La question se pose au moment de choisir un sac destiné à être chargé : l'anse rivetée concentre l'effort sur un point métallique traversant, l'anse cousue le répartit sur toute une ligne de fil. Les deux attaches tiennent des années quand elles sont bien exécutées ; elles ne cèdent simplement pas de la même façon, et ne se réparent pas au même prix d'effort.
Pour situer ces assemblages parmi les montages courants de la maroquinerie, le guide des matières de maroquinerie donne la vue d'ensemble.
Tenue sous charge
Le rivet traverse les épaisseurs et verrouille l'anse sur une rondelle : la traction s'exerce sur le métal, tant que la matière autour du trou ne se déchire pas. Sur un simili cuir PU, c'est justement ce pourtour qui travaille quand un cabas est chargé chaque jour.
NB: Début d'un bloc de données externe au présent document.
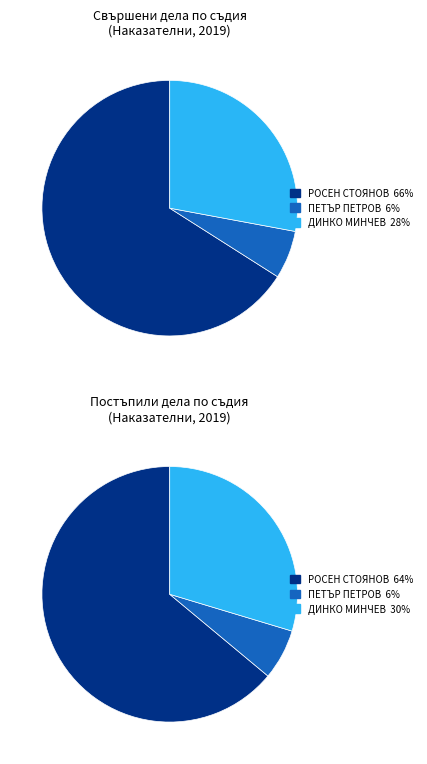

Is it true that РОСЕН СТОЯНОВ is 74% of the pie?

False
La couture, elle, répartit l'effort sur toute la longueur de la ligne de points ; aucun point ne supporte seul la charge, mais si le fil s'use ou casse, la couture se défait progressivement, point après point. La logique rejoint celle de la bandoulière fixe ou amovible : moins il y a de pièces intermédiaires, moins il y a de points faibles.
Réparabilité
Un rivet arraché se remplace en atelier : on retire l'ancien, on en pose un neuf, souvent sans trace visible. Une couture défaite se reprend aussi, mais l'opération exige de repiquer dans les trous existants pour ne pas affaiblir la matière — sur un simili cuir PU, chaque perforation supplémentaire compte, car la matière ne se resserre pas autour du fil comme une fibre naturelle. À l'échelle de la durée de vie d'un PU de qualité, trois à cinq ans, les deux réparations restent envisageables une fois ; pas indéfiniment.
Esthétique et registre
Le rivet s'assume : pastille métallique visible, registre utilitaire ou affirmé, cohérent avec une bandoulière chaîne plutôt qu'une sangle textile et avec une quincaillerie apparente, bouton pression ou boucle à ardillon. La couture, elle, disparaît dans la ligne du sac : c'est l'attache des silhouettes épurées, des rabats nets et des fermetures discrètes comme le cordon de serrage ou le rabat d'un sac seau. Sur les sacs en simili cuir PU comme sur la petite maroquinerie, les deux montages coexistent selon le dessin du modèle.
Rivet ou couture : le tableau
| Critère | Anse rivetée | Anse cousue |
|---|---|---|
| Répartition de l'effort | Concentrée sur un point métal | Répartie sur la ligne de points |
| Mode de défaillance | Arrachement net, d'un coup | Fil qui se défait progressivement |
| Réparation | Remplacement du rivet en atelier | Reprise dans les trous existants |
| Esthétique | Métal visible, registre utilitaire | Ligne discrète, silhouette épurée |
Verdict
L'anse rivetée si le sac est destiné à porter lourd régulièrement — cabas de courses, sac de journée bien rempli — et si la pastille métallique ne vous gêne pas : la réparation est simple et la défaillance se voit venir au jeu du rivet. L'anse cousue si le sac reste léger et si vous tenez à une ligne nette : la couture prévient avant de lâcher, un fil tiré se remarque bien avant la rupture. Dans les deux cas, surveillez le point d'attache deux fois par an ; c'est là, et non au milieu de l'anse, que tout se joue.